そのことで2人の心にぽっかり穴が開いてしまった。

2人は錬金術で母を取り戻そうとしている。

エドワードは母の体の材料となる物質を揃えながら考えていた。

それはリナから学んだ魔法のこと。

5歳のときからリナから魔法をみっちり!仕込まれたエドワードでも母の病気を延命できても完全に治せなかった。

母が死んだとき、エドワードは魔法でトリシャで蘇生させようとした。

けれど、それはすぐさま無理だとエドワードは悟ってしまった。

リナから魔法を教わったエドワードは、魔法の理を少しならば理解していた。

それに自分の今の魔法技術でもゴーレムを母に真似て作ろうとしても、無理だということも。
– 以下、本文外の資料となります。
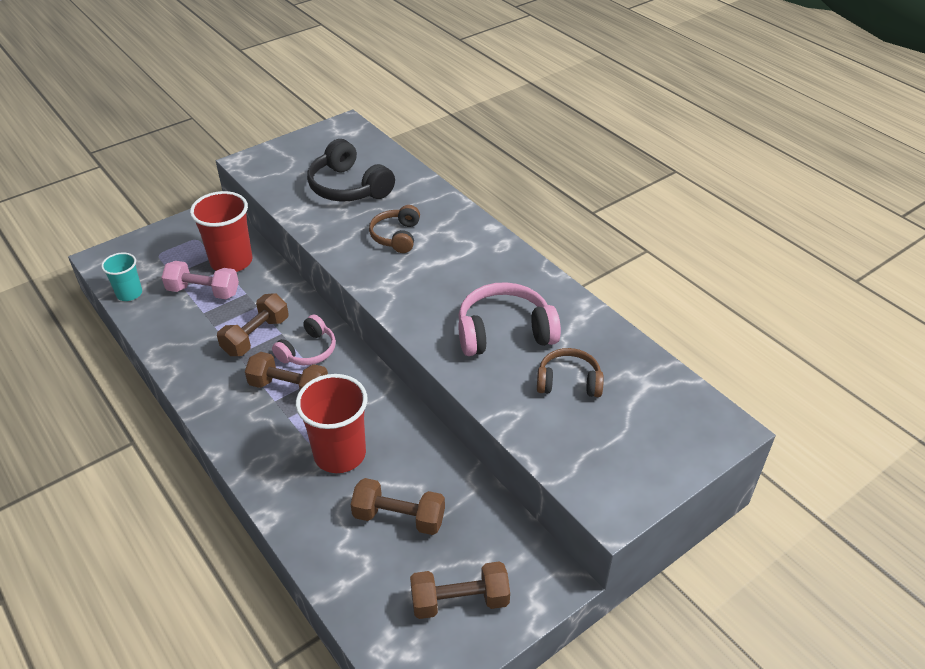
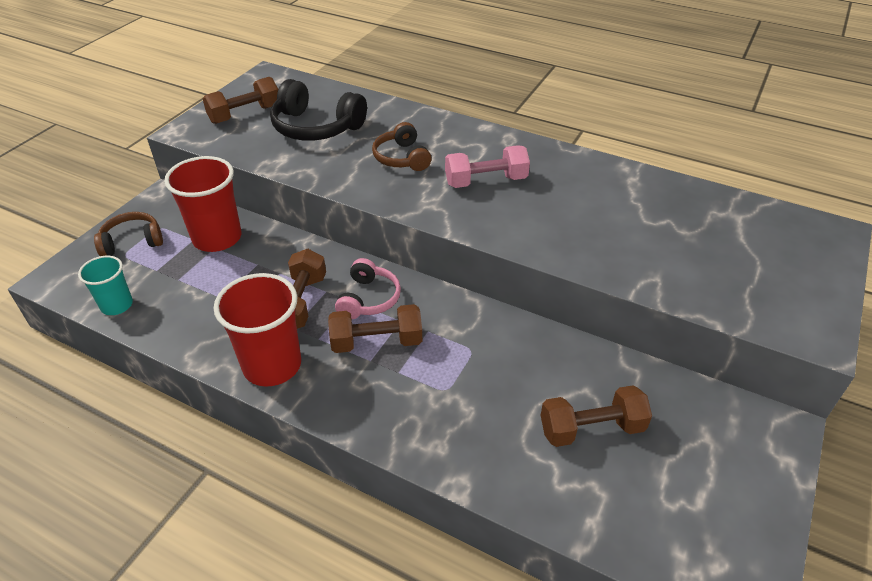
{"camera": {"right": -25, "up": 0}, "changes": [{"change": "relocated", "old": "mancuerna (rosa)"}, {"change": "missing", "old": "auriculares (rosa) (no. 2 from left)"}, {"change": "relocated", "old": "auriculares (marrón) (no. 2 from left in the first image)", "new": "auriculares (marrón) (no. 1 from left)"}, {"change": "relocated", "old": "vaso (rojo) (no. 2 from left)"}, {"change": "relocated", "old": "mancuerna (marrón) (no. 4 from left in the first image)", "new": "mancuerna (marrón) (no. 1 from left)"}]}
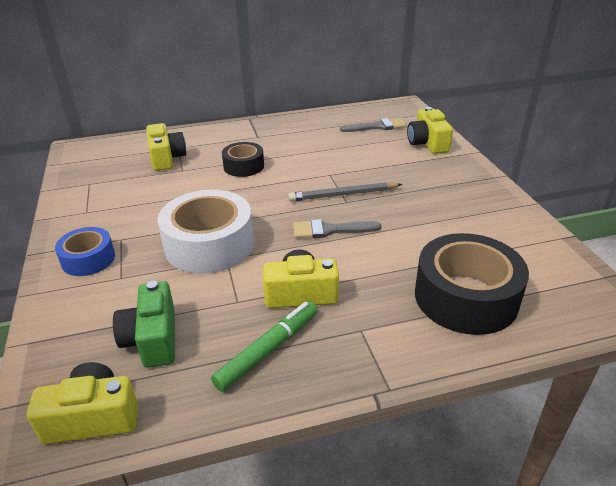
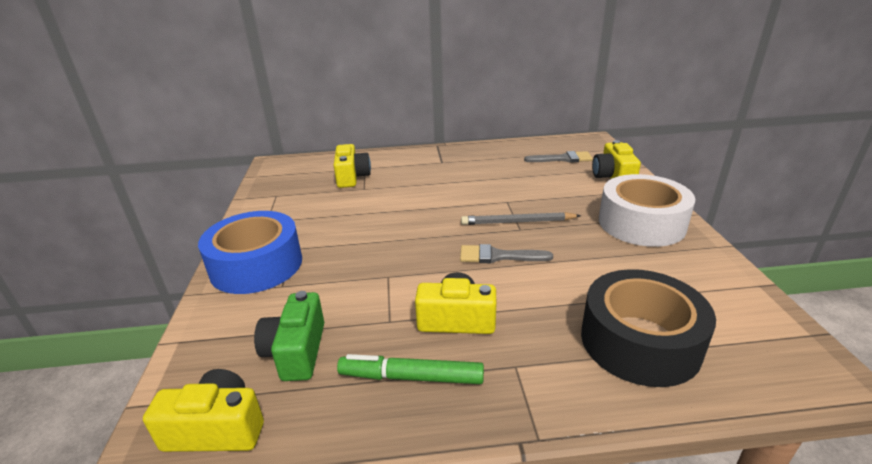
{"camera": {"right": 10, "up": -5}, "changes": [{"change": "missing", "old": "cinta adhesiva (negro) (no. 1 from left)"}, {"change": "relocated", "old": "cinta adhesiva (blanco)"}, {"change": "size", "old": "cinta adhesiva (azul)", "factor": 1.78}, {"change": "spun", "old": "rotulador (verde)", "degrees": -135}]}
むしろリナに人間を蘇生させようとしたことがバレたらただではすまないだろうが、エドワードはそのことを頭から消去していた。

だからエドワードは錬金術にすがった。

母に会いたいから。

「いくぞ・・・」

「・・・うん」

材料も錬成陣も揃い、エドワードとアルフォンスは錬成を始める。

錬成が始まると同時に起こる雷に似た錬成反応。

凄まじいエネルギーの渦に、2人は錬成の成功の光を見た。

しかし、それも長くは続かなかった。

エネルギーの渦の光が変り、禍々しいものとなる。

「兄さん・・・なにか・・・変だよ。」

アルフォンスはその錬成反応に不安を覚え、エドワードに聞くが、自分の手が黒い無数の手によって分解されていくのに気づいた。

手だけではない、足も体全体が分解されていく。

「うわあああああああ!!!」

「アル!!」

エドワードはアルフォンスの元に駆けつけようとしたが、不意に足が動かない。

見れば自分の左足も分解されていくのが見えた。

それでもエドワードは必死にアルフォンスに手を伸ばしていく。

「兄さん、兄さん、兄さん!」

「アルぅぅぅぅぅぅぅぅ!!!!」

そこで一度、エドワードの意識は途切れた。

 

 

 

 

 


エドワードは大きな門に引きずり込まれ、真理を頭に叩き込まれた。

そして、次に目覚めてみれば左足はなくなっていた。

鋭利な刃物で切ったかのように見える傷口は延々と鮮血を流す。

「アル・・・アルフォンス!ちくしょう・・・持っていかれた・・・!!!」

エドワードは自分の体も省みず、弟の姿を探すがそこにはアルフォンスが着ていた衣服しかなかった。

「か・・・母さんは・・・」

エドワードは錬成されて戻ってきたと思う母の姿を見ようと錬成陣の中央に目を向けるが、そこにいたのは母では・・・いや人ですらなかった。

「うわあああああああああああああ!!!!!!!」

エドワードは目の前の悪夢のような光景にただ絶叫した。